A competent, humble leader with unquestionable integrity and who works very hard will enjoy a reputation that will precede him.

Thoughts On Social Media

Social media usage is a complete disaster, mmmkayyy?

Next question!

I’m joking, obviously. It’s like the title of Ben Goldacre’s superb book, ‘I Think You’ll Find It’s A Bit More Complicated Than That’. In fact, if you’re really interested in the non-glamorous side of social media, I’d definitely recommend a couple of books about the topic:

  1. Digital Minimalism by Cal Newport
  2. The Age of Surveillance Capitalism by Shoshana Zuboff

I am somewhat undecided when it comes to social media use. If anything, I’d probably lean towards saying the net effect is to cause more harm than good. Although information is a good thing, too much information, without any kind of context can lead to conflict. I often tease my wife whenever she shares with me stuff she finds online. “OMG, apa kata netizen nanti???” (OMG, what would the netizens say about this?).

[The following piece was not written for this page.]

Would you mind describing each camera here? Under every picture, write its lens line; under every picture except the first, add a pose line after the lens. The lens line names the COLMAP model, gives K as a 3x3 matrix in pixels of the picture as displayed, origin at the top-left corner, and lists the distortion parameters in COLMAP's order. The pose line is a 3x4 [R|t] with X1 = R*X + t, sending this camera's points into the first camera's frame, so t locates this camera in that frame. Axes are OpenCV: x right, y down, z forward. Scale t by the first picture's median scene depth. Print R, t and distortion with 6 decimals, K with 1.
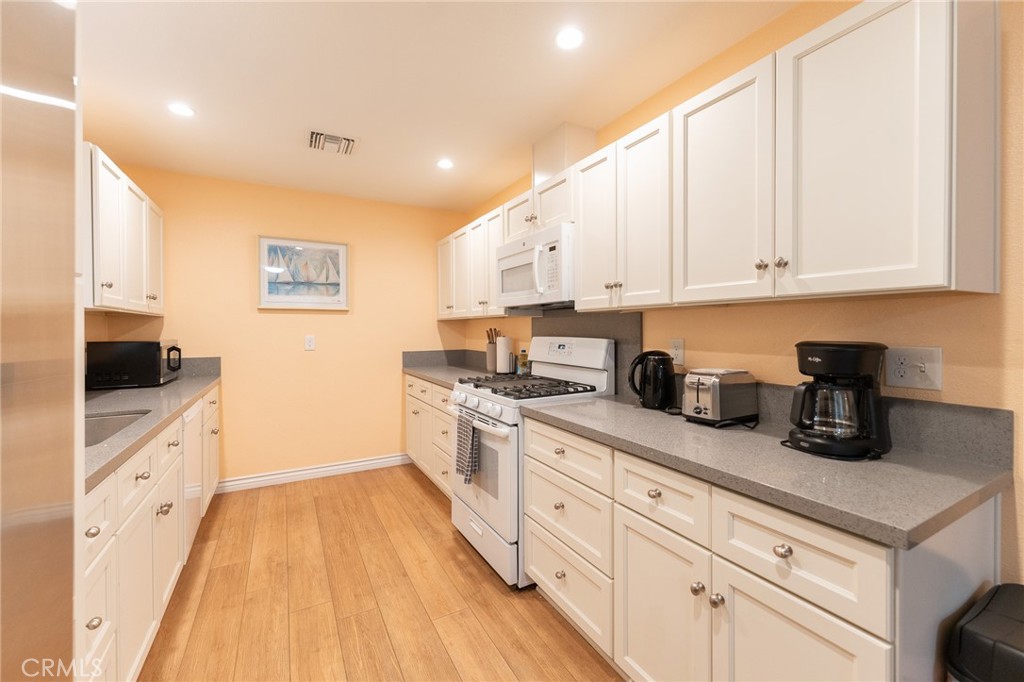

Here’s what one netizen (i.e. me) thinks about some of the social networks available these days:

Facebook

Hate it and love it. I hopped onto the Facebook bandwagon fairly early on, back when you had to have a university email address in order to become a member. I have a lot of content, and more importantly, friends on Facebook that I would lose if I deleted my account. But damn do I feel like deleting my account every time I come across another ignorant comment, rude remark, or false claim there. To be clear, I don’t expect it to be any different on other social networks, but most (if not all) of my social media use is restricted to Facebook these days, so that’s where I encounter this sort of behaviour most often. And don’t get me started on their utter lack of respect for your privacy!

Instagram

Used it for a while, long enough to come to the conclusion that I wasn’t getting anything out of it. Decided to switch to posting photos on my own blog, so instead of Instagram, I now have Imran-stagram! Deleted my account, and now some random guy on a motorcycle owns the account. If you were following me previously and are now wondering why I’m sitting astride a yellow motorcycle, well, that’s the reason why…

Twitter

I will forever have a soft spot in my heart for Twitter as I’m pretty sure it helped me get a place to do a DPhil at Oxford. I know a lot of scientists use it very effectively. Sadly, I’m not one of them. I’ve tried various apps to make it a more useful tool, but ended up being overwhelmed by the sheer volume of tweets and giving up on it.

LinkedIn

Maybe if I worked in the corporate world? But as for now, I have zero interest in LinkedIn.

To be clear, I’m not a hermit. I enjoy chatting with people. However, I must admit I’d prefer to be in a conversation with two or three people at most. I feel like that’s how all the interesting, deep, and useful conversations begin. YMMV, obviously. Thanks for reading!